[Work to complete]
Apart from the pictures, write out the records that follow exactly.

[Dataset records]
[Start of Attachment]

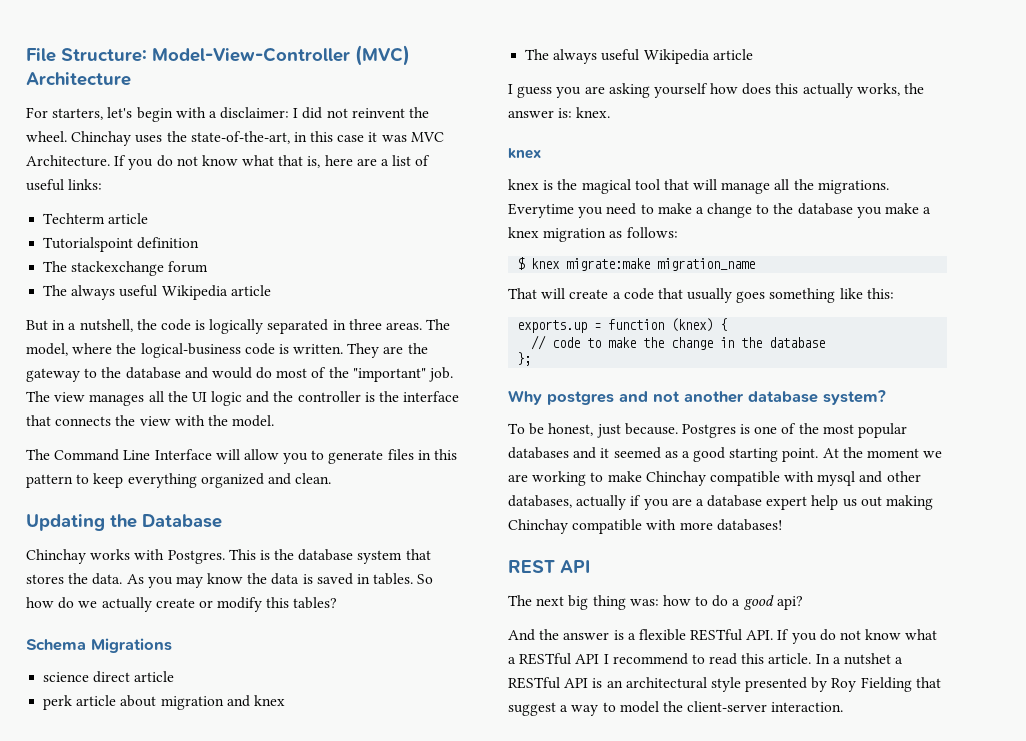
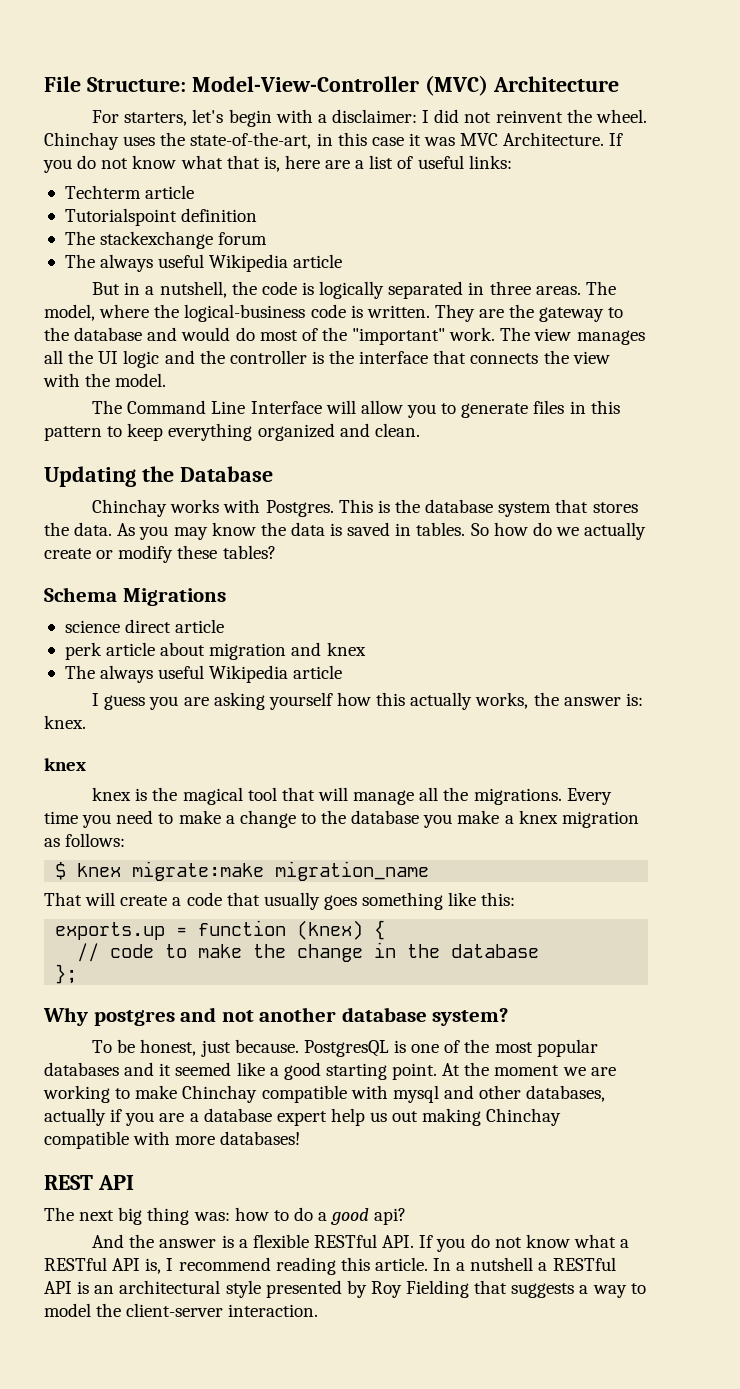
[429,367,454,382] job. -> [449,327,496,341] work.
[266,597,290,608] this -> [177,545,218,559] these
[742,83,772,95] does -> (371, 699) none
[508,203,574,218] Everytime -> [566,788,612,805] [44,811,78,824] Every time
[681,424,736,438] Postgres -> [303,1040,389,1057] PostgresQL
[664,451,678,458] as -> [236,1062,265,1076] like
(600, 659) none -> [145,1258,162,1274] is,
[691,653,738,665] to read -> [275,1257,336,1275] reading
[844,653,892,665] nutshet -> [470,1257,534,1271] nutshell
[508,702,556,716] suggest -> [511,1283,575,1298] suggests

[End of Attachment]

[Written answer]
[429,367,454,382] job. -> [449,327,496,341] work.
[266,597,290,608] this -> [177,545,218,559] these
[742,83,772,95] does -> (371, 699) none
[508,203,574,218] Everytime -> [566,788,612,805] [44,811,78,824] Every time
[681,424,736,438] Postgres -> [303,1040,389,1057] PostgresQL
[664,451,678,458] as -> [236,1062,265,1076] like
(600, 659) none -> [145,1258,162,1274] is,
[691,653,738,665] to read -> [275,1257,336,1275] reading
[844,653,892,665] nutshet -> [470,1257,534,1271] nutshell
[508,702,556,716] suggest -> [511,1283,575,1298] suggests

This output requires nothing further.